Kadłub czołgu wymagać będzie długotrwałych zabiegów renowacyjnych
Transport jest jednym z elementów realizacji umowy z 11 kwietnia bieżącego roku, zawartej między Królewskim Muzeum Armii i Historii Wojskowości w Brukseli oraz Muzeum II Wojny Światowej w Gdańsku.
Załadunek 25-funtówki na samochód ciężarowy. Z przodu widoczne gąsienice Shermana...
Porozumienie zakłada przekazanie Polsce czołgu Sherman M4A4 Firefly VC, a więc z doskonałym brytyjskim działem przeciwpancernym 17-funtowym, zamiast standardowej amerykańskiej armaty 75 mm. Drugim eksponatem jest haubicoarmata kalibru 87,6 mm.
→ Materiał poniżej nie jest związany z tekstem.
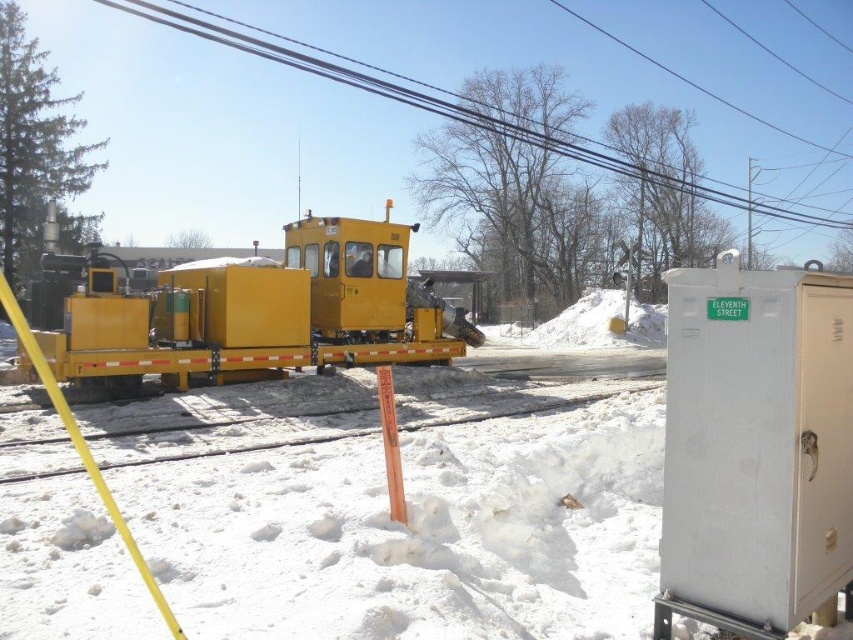
Does white metallic cabinet at right have a greater height compared to yellow matte train at center?

In fact, white metallic cabinet at right may be shorter than yellow matte train at center.

Is point (833, 608) closer to viewer compared to point (335, 346)?

Yes, point (833, 608) is in front of point (335, 346).

Find the location of a particular element. This screenshot has height=640, width=853. white metallic cabinet at right is located at coordinates (756, 449).

Which is more to the right, white metallic cabinet at right or smooth yellow cable at upper center?

white metallic cabinet at right

Between white metallic cabinet at right and smooth yellow cable at upper center, which one is positioned higher?

smooth yellow cable at upper center is above.

Does point (724, 308) come farther from viewer compared to point (172, 17)?

No, (724, 308) is in front of (172, 17).

Find the location of a particular element. white metallic cabinet at right is located at coordinates (756, 449).

Is yellow matte train at center positioned behind smooth yellow cable at upper center?

No, it is in front of smooth yellow cable at upper center.

What do you see at coordinates (248, 310) in the screenshot? I see `yellow matte train at center` at bounding box center [248, 310].

You are a GUI agent. You are given a task and a screenshot of the screen. Output one action in this format:
    pyautogui.click(x=<x>, y=<y>)
    Task: Click on the yellow matte train at center
    The height and width of the screenshot is (640, 853).
    Given the screenshot: What is the action you would take?
    pyautogui.click(x=248, y=310)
Oba typu broni były wykorzystywane przez jednostki Polskich Sił Zbrojnych na Zachodzie. Czołgi - w 1. Dywizji Pancernej, dowodzonej przez gen. Stanisława Maczka, a później również w utworzonej w czerwcu 1945 2. Warszawskiej Dywizji Pancernej (jednak w odmianie M4 Firefly IC, a więc z krótszym kadłubem). Działa natomiast stanowiły standardowe wyposażenie niemal wszystkich jednostek artylerii.
...w tym samym pojeździe, w którym transportowano działo, znalazło się jeszcze miejsce dla wieży Shermana / Zdjęcia: Krzysztof Garsztka, Stałe przedstawicielstwo RP przy NATO
Oba eksponaty wymagają prac renowacyjnych. W przypadku kadłuba czołgu interwencje muszą być bardzo poważne. Prace zrealizuje grupa specjalistów z Muzeum Broni Pancernej w Poznaniu, kierowanym przez majora Tomasza Ogrodniczuka.